Their works are not perfect. In majesty and depth they do not approach kurucz music and Lavotta and Bihari-272-and Erkel. But their efforts are still a clear testament to the greatness and interest of Hungarian music.
Many wild strangers were destined to be born in the land of our country. János Fuss, János Hummel Nepomuk, Ferencz Liszt, Károly Goldmark. But they live abroad, their flame spirit is secular to foreign nations, and we have taken the jewel from Hungarian music: all their individual jewels and nothing flows from us. It is no more a burden than with Liszt when they are old.
Many musicians were not born in Hungary, but they were sown to us, they mastered, cultivated and distributed our music here, but their life and operation do not even belong to the history of Hungarian creed and are not even a component of our national self-esteem. Such is Beethoven’s teacher Albrechtsberger, such is Mihály Haydn, who were conductors in Győr. Such is the former famous conductor of Oradea Dittersdorf and such is the Csermák resting in Veszprém. All the Hungarian works he composed, but we can only claim that Csermák is ours.
It was some kind of Czech musician in Vienna at the beginning of the last century, near Beethoven. It’s amazing how he became Hungarian.

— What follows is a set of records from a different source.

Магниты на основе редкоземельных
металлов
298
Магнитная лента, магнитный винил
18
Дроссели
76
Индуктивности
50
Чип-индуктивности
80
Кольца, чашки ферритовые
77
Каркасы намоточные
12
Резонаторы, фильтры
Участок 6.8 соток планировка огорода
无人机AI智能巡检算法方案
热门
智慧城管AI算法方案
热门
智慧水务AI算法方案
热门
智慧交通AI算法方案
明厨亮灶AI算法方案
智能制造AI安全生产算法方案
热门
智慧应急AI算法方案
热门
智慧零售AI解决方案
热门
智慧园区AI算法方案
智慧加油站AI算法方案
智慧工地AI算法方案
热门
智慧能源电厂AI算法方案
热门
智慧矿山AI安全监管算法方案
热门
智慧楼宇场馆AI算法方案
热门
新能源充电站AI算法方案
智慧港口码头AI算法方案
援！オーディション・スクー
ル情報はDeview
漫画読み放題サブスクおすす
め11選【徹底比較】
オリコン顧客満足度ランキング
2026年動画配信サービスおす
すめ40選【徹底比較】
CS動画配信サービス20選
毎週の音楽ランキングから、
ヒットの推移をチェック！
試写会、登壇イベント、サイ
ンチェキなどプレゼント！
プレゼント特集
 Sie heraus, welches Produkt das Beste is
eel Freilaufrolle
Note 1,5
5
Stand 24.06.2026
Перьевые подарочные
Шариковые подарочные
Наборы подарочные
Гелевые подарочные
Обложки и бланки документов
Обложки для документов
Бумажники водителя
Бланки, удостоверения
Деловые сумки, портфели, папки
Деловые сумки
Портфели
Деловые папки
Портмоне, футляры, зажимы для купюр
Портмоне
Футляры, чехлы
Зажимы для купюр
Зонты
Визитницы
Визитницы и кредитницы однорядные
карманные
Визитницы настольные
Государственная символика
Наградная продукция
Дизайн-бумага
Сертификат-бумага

Tradition holds that when Bihari went to Vienna during the Congress of Vienna to give a concert of Hungarian music in front of all the ensemble princes of the world: Csermák listened to Bihari and its wonderful Kurucz and non-Kurucz Hungarian music. -273-Csermas then went crazy under the influence of this music. Her whole body trembled and she ran frantically to the bastions with her head alone and raged and ran there until morning.
In the morning he calmed down, went home, sat in his room and sat there one day, one night. Then he approached his comrades, called them to him, set him in the stove, and had all his sheet music: there he threw it into the fire before their eyes, burned it. And he said these words:
– And now, while I’m alive, I don’t play or listen to music other than Hungarian music. I will become Hungarian and go to Hungary – forever.
He came, he became Hungarian forever.
One hundred sweet-and-sad adventures are known beyond the Danube tradition. If I live, maybe I’ll tell you. His creation, as far as I know, is the song »Beetle, Yellow Beetle«. This is not the most beautiful and perfect Hungarian melody. However, Ferencz Liszt, for example, could not create an original of this value in spite of all worlds.
Hungarian music needs a Hungarian soul.